— Start GIVEN RECORDS —

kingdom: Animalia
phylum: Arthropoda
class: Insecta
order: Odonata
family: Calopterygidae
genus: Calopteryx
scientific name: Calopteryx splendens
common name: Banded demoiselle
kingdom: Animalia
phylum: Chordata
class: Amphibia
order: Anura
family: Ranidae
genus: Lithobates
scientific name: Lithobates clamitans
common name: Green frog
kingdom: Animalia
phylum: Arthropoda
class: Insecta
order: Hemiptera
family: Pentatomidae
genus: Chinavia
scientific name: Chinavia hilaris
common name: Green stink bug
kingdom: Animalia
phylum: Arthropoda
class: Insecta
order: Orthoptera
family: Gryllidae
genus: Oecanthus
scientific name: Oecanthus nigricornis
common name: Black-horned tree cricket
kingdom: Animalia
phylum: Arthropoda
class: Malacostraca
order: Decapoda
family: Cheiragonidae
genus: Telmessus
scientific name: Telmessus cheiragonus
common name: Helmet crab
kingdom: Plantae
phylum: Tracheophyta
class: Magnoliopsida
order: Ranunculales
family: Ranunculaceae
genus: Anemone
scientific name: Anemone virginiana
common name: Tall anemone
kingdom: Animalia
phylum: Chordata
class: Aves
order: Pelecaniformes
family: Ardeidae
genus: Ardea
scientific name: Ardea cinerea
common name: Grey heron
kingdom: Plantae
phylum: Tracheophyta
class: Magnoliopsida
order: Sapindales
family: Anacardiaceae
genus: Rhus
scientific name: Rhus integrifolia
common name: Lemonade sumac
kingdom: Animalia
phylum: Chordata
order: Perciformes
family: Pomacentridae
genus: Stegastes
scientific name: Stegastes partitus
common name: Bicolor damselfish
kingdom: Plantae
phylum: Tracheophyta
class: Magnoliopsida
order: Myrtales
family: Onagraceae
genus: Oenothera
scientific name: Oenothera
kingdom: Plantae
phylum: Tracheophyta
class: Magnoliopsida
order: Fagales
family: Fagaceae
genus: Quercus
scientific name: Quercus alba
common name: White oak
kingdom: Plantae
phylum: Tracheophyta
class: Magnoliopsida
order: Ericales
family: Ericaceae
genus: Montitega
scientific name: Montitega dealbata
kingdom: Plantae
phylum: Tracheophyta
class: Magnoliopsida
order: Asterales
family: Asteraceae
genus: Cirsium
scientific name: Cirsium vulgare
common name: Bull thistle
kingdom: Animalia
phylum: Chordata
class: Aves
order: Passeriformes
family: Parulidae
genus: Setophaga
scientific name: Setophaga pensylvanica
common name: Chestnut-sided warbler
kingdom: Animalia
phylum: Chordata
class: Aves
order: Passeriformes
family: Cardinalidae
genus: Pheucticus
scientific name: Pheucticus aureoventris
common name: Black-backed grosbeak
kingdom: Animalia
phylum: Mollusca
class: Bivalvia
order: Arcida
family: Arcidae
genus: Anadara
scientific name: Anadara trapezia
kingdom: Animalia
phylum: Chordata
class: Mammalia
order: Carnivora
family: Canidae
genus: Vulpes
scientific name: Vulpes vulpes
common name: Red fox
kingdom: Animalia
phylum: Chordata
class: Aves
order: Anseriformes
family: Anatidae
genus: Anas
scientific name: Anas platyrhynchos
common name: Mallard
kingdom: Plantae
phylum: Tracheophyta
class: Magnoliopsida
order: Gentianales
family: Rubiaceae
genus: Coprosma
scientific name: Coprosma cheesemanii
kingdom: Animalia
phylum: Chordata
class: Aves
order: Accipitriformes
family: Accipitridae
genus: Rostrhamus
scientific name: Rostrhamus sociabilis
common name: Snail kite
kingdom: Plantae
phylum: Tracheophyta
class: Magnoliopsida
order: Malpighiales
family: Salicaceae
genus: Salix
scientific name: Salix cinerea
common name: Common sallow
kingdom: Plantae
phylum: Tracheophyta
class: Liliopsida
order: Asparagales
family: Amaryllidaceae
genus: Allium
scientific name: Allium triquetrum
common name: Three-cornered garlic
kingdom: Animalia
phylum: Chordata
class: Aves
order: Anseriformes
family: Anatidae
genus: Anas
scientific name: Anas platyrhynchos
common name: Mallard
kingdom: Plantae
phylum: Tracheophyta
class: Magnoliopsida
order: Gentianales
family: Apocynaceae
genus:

— End GIVEN RECORDS —

▶ **THE EXERCISE**:
Copy every line of the material above word for word, keeping the original order.

▶ **SOLVED PROBLEM**:
kingdom: Animalia
phylum: Arthropoda
class: Insecta
order: Odonata
family: Calopterygidae
genus: Calopteryx
scientific name: Calopteryx splendens
common name: Banded demoiselle
kingdom: Animalia
phylum: Chordata
class: Amphibia
order: Anura
family: Ranidae
genus: Lithobates
scientific name: Lithobates clamitans
common name: Green frog
kingdom: Animalia
phylum: Arthropoda
class: Insecta
order: Hemiptera
family: Pentatomidae
genus: Chinavia
scientific name: Chinavia hilaris
common name: Green stink bug
kingdom: Animalia
phylum: Arthropoda
class: Insecta
order: Orthoptera
family: Gryllidae
genus: Oecanthus
scientific name: Oecanthus nigricornis
common name: Black-horned tree cricket
kingdom: Animalia
phylum: Arthropoda
class: Malacostraca
order: Decapoda
family: Cheiragonidae
genus: Telmessus
scientific name: Telmessus cheiragonus
common name: Helmet crab
kingdom: Plantae
phylum: Tracheophyta
class: Magnoliopsida
order: Ranunculales
family: Ranunculaceae
genus: Anemone
scientific name: Anemone virginiana
common name: Tall anemone
kingdom: Animalia
phylum: Chordata
class: Aves
order: Pelecaniformes
family: Ardeidae
genus: Ardea
scientific name: Ardea cinerea
common name: Grey heron
kingdom: Plantae
phylum: Tracheophyta
class: Magnoliopsida
order: Sapindales
family: Anacardiaceae
genus: Rhus
scientific name: Rhus integrifolia
common name: Lemonade sumac
kingdom: Animalia
phylum: Chordata
order: Perciformes
family: Pomacentridae
genus: Stegastes
scientific name: Stegastes partitus
common name: Bicolor damselfish
kingdom: Plantae
phylum: Tracheophyta
class: Magnoliopsida
order: Myrtales
family: Onagraceae
genus: Oenothera
scientific name: Oenothera
kingdom: Plantae
phylum: Tracheophyta
class: Magnoliopsida
order: Fagales
family: Fagaceae
genus: Quercus
scientific name: Quercus alba
common name: White oak
kingdom: Plantae
phylum: Tracheophyta
class: Magnoliopsida
order: Ericales
family: Ericaceae
genus: Montitega
scientific name: Montitega dealbata
kingdom: Plantae
phylum: Tracheophyta
class: Magnoliopsida
order: Asterales
family: Asteraceae
genus: Cirsium
scientific name: Cirsium vulgare
common name: Bull thistle
kingdom: Animalia
phylum: Chordata
class: Aves
order: Passeriformes
family: Parulidae
genus: Setophaga
scientific name: Setophaga pensylvanica
common name: Chestnut-sided warbler
kingdom: Animalia
phylum: Chordata
class: Aves
order: Passeriformes
family: Cardinalidae
genus: Pheucticus
scientific name: Pheucticus aureoventris
common name: Black-backed grosbeak
kingdom: Animalia
phylum: Mollusca
class: Bivalvia
order: Arcida
family: Arcidae
genus: Anadara
scientific name: Anadara trapezia
kingdom: Animalia
phylum: Chordata
class: Mammalia
order: Carnivora
family: Canidae
genus: Vulpes
scientific name: Vulpes vulpes
common name: Red fox
kingdom: Animalia
phylum: Chordata
class: Aves
order: Anseriformes
family: Anatidae
genus: Anas
scientific name: Anas platyrhynchos
common name: Mallard
kingdom: Plantae
phylum: Tracheophyta
class: Magnoliopsida
order: Gentianales
family: Rubiaceae
genus: Coprosma
scientific name: Coprosma cheesemanii
kingdom: Animalia
phylum: Chordata
class: Aves
order: Accipitriformes
family: Accipitridae
genus: Rostrhamus
scientific name: Rostrhamus sociabilis
common name: Snail kite
kingdom: Plantae
phylum: Tracheophyta
class: Magnoliopsida
order: Malpighiales
family: Salicaceae
genus: Salix
scientific name: Salix cinerea
common name: Common sallow
kingdom: Plantae
phylum: Tracheophyta
class: Liliopsida
order: Asparagales
family: Amaryllidaceae
genus: Allium
scientific name: Allium triquetrum
common name: Three-cornered garlic
kingdom: Animalia
phylum: Chordata
class: Aves
order: Anseriformes
family: Anatidae
genus: Anas
scientific name: Anas platyrhynchos
common name: Mallard
kingdom: Plantae
phylum: Tracheophyta
class: Magnoliopsida
order: Gentianales
family: Apocynaceae
genus:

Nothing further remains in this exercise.